*** Opening SOURCE RECORDS ***

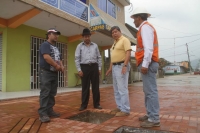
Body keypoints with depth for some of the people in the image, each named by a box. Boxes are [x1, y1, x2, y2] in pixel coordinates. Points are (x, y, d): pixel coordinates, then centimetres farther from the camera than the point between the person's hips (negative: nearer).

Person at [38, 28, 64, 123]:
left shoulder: (56, 48, 21)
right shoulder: (45, 45, -6)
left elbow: (59, 59, 23)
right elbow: (46, 57, -21)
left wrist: (61, 66, 2)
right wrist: (56, 66, -13)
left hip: (54, 73, 9)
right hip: (46, 72, -9)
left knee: (52, 93, 9)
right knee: (45, 93, -9)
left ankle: (49, 111, 18)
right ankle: (43, 113, -6)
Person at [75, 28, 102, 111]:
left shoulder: (95, 46, 11)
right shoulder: (79, 46, 4)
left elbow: (99, 57, 12)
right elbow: (77, 59, 0)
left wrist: (99, 68, 5)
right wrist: (79, 70, -7)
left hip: (94, 67, 2)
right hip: (84, 67, -2)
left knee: (95, 87, 5)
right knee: (85, 87, 3)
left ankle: (96, 104, 16)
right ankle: (84, 105, 14)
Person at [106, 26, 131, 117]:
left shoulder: (124, 40, -6)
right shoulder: (114, 43, 21)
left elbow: (128, 53, -17)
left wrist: (125, 65, -26)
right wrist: (110, 68, 20)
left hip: (122, 66, -10)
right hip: (115, 67, 10)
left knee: (122, 89, -9)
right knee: (116, 89, 12)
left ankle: (125, 110, -1)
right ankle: (120, 107, 22)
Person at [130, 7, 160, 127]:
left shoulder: (145, 27, -7)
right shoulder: (145, 27, 23)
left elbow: (149, 48, -19)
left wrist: (145, 64, -22)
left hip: (148, 63, -10)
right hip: (147, 63, 10)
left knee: (151, 91, -8)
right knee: (148, 91, 12)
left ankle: (154, 119, -2)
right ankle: (150, 114, 21)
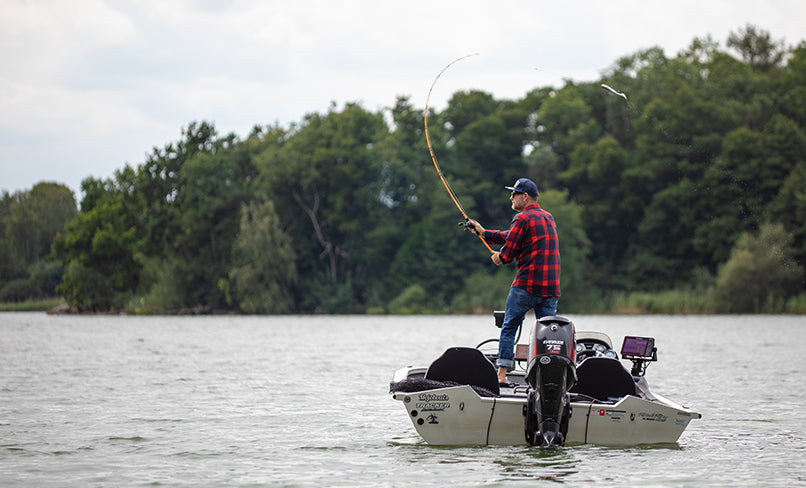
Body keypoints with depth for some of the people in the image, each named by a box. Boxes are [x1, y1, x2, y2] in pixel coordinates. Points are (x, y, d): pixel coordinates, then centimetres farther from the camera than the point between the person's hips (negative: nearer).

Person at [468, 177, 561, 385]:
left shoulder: (522, 218, -7)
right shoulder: (548, 218, 18)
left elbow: (508, 253, -6)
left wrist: (499, 257, 16)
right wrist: (484, 233, 27)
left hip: (527, 284, -6)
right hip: (551, 287, 6)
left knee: (509, 328, 3)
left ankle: (502, 373, 0)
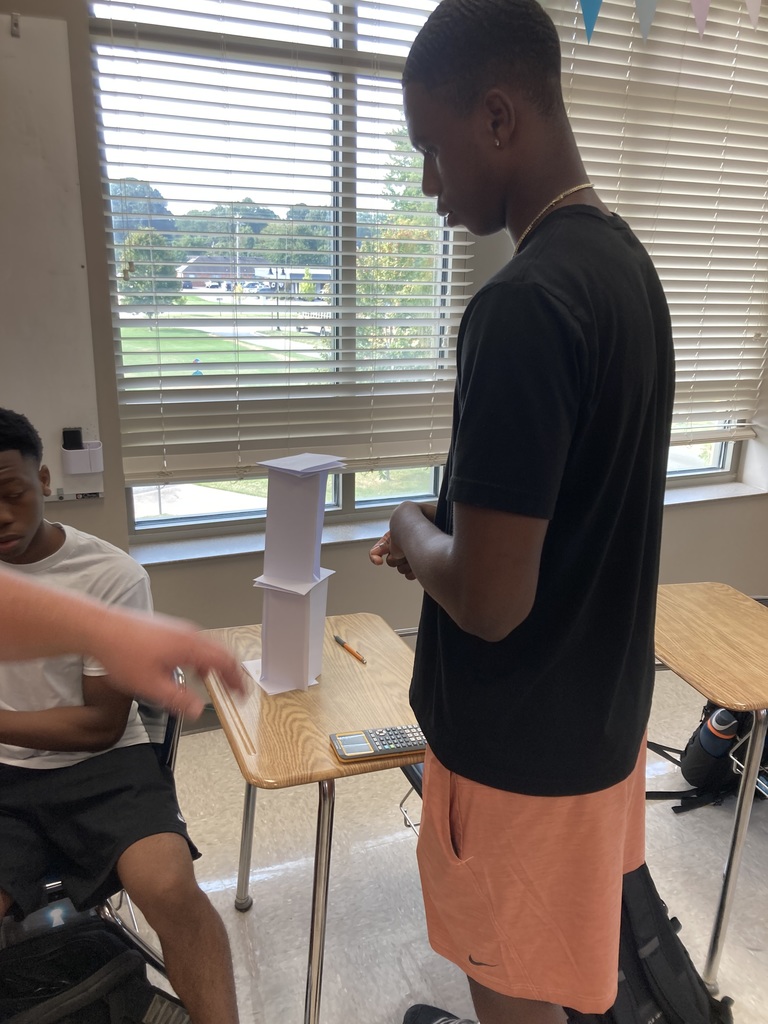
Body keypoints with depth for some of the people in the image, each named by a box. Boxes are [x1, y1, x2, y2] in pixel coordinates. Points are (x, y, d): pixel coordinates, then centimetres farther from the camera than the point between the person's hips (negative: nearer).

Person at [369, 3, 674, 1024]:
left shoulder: (524, 300, -28)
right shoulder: (626, 260, 3)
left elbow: (488, 601, -28)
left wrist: (413, 533, -9)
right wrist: (451, 527, 8)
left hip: (525, 739, -9)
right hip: (600, 702, 9)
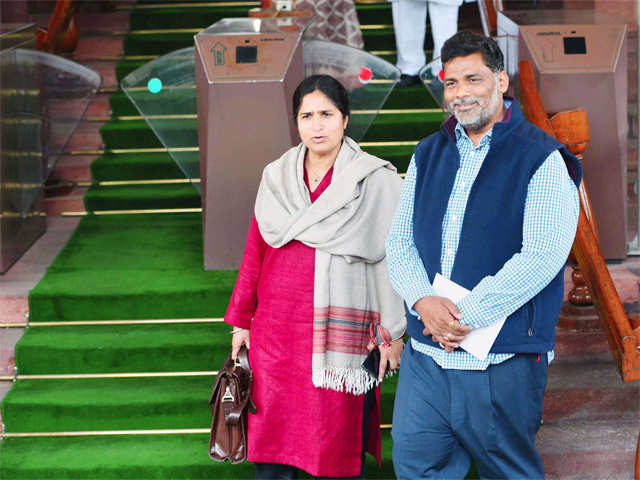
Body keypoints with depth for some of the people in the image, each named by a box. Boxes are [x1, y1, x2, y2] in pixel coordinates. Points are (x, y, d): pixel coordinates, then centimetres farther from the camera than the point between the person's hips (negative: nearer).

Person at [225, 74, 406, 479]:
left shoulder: (375, 180, -1)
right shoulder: (276, 178, 11)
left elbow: (392, 257, -2)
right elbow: (255, 252, 15)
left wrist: (391, 333, -5)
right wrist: (241, 321, 15)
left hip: (340, 333, -3)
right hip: (275, 331, 3)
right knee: (272, 445, 4)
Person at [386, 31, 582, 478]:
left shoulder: (540, 159, -6)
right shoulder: (429, 154, 13)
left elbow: (542, 256, -16)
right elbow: (399, 239, 9)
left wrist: (466, 316, -18)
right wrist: (423, 300, -12)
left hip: (502, 361, -5)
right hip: (425, 355, 5)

*** Closing SOURCE RECORDS ***

- **YOUR TASK**: The entries above must be restated exactly in the answer, and the pictures left out.

- **FINAL ANSWER**:
Body keypoints with depth for some of the people in the image, each named by a box. Boxes are [x1, y1, x2, y2] in pixel coordinates. Points are (x, y, d): pixel coordinates, then centimetres farther from the camera than the point between the person's hips (negative: nearer).

Person at [38, 28, 64, 123]:
left shoulder: (56, 48, 21)
right shoulder: (45, 45, -6)
left elbow: (59, 59, 23)
right elbow: (46, 57, -21)
left wrist: (61, 66, 2)
right wrist: (56, 66, -13)
left hip: (54, 73, 9)
right hip: (46, 72, -9)
left knee: (52, 93, 9)
right knee: (45, 93, -9)
left ankle: (49, 111, 18)
right ankle: (43, 113, -6)
Person at [75, 28, 102, 111]:
left shoulder: (95, 46, 11)
right shoulder: (79, 46, 4)
left elbow: (99, 57, 12)
right elbow: (77, 59, 0)
left wrist: (99, 68, 5)
right wrist: (79, 70, -7)
left hip: (94, 67, 2)
right hip: (84, 67, -2)
left knee: (95, 87, 5)
right knee: (85, 87, 3)
left ankle: (96, 104, 16)
right ankle: (84, 105, 14)
Person at [106, 26, 131, 117]:
left shoulder: (124, 40, -6)
right shoulder: (114, 43, 21)
left elbow: (128, 53, -17)
left wrist: (125, 65, -26)
right wrist: (110, 68, 20)
left hip: (122, 66, -10)
right hip: (115, 67, 10)
left knee: (122, 89, -9)
right knee: (116, 89, 12)
left ankle: (125, 110, -1)
right ankle: (120, 107, 22)
Person at [130, 7, 160, 127]:
left shoulder: (145, 27, -7)
right shoulder: (145, 27, 23)
left elbow: (149, 48, -19)
left wrist: (145, 64, -22)
left hip: (148, 63, -10)
right hip: (147, 63, 10)
left knee: (151, 91, -8)
right knee: (148, 91, 12)
left ankle: (154, 119, -2)
right ankle: (150, 114, 21)
Body keypoints with depth for some of the people in the image, each named by a box. Boxes are [x1, y1, x2, y2] in pixel coordinates. Points are (x, y, d): pixel coordinates, then centimetres farther from the camera than the point between the person's hips (negative: nearer).

Person at [468, 177, 561, 385]:
left shoulder: (522, 218, -7)
right shoulder: (548, 218, 18)
left elbow: (508, 253, -6)
left wrist: (499, 257, 16)
right wrist: (484, 233, 27)
left hip: (527, 284, -6)
right hip: (551, 287, 6)
left knee: (509, 328, 3)
left ankle: (502, 373, 0)
Body keypoints with depth for some of the people in the image, each named by a box. Boxes are [x1, y1, x2, y2] in pixel coordinates. Points are (x, y, d): pixel coordinates, then centimetres farther from the camera than the point between the person's hips (negative: nearer).

Person at [369, 3, 674, 1024]:
left shoulder: (524, 300, -28)
right shoulder: (626, 260, 3)
left elbow: (488, 601, -28)
left wrist: (413, 533, -9)
right wrist: (451, 527, 8)
left hip: (525, 739, -9)
right hip: (600, 702, 9)
Body keypoints with depth for some of the people in the image, each named by a box. Boxes are [x1, y1, x2, y2] in pixel coordinates. Points are (x, y, d): pixel coordinates, then centimetres farther from the camera than the point between the person's hips (negative: nearer).

Person at [225, 74, 406, 479]:
left shoulder: (375, 180, -1)
right shoulder: (276, 178, 11)
left elbow: (392, 257, -2)
right elbow: (255, 252, 15)
left wrist: (391, 333, -5)
right wrist: (241, 321, 15)
left hip: (340, 333, -3)
right hip: (275, 331, 3)
right knee: (272, 445, 4)
Person at [386, 31, 582, 478]:
left shoulder: (540, 159, -6)
right shoulder: (429, 154, 13)
left elbow: (542, 256, -16)
right elbow: (399, 239, 9)
left wrist: (466, 316, -18)
right wrist: (423, 300, -12)
left hip: (502, 361, -5)
right hip: (425, 355, 5)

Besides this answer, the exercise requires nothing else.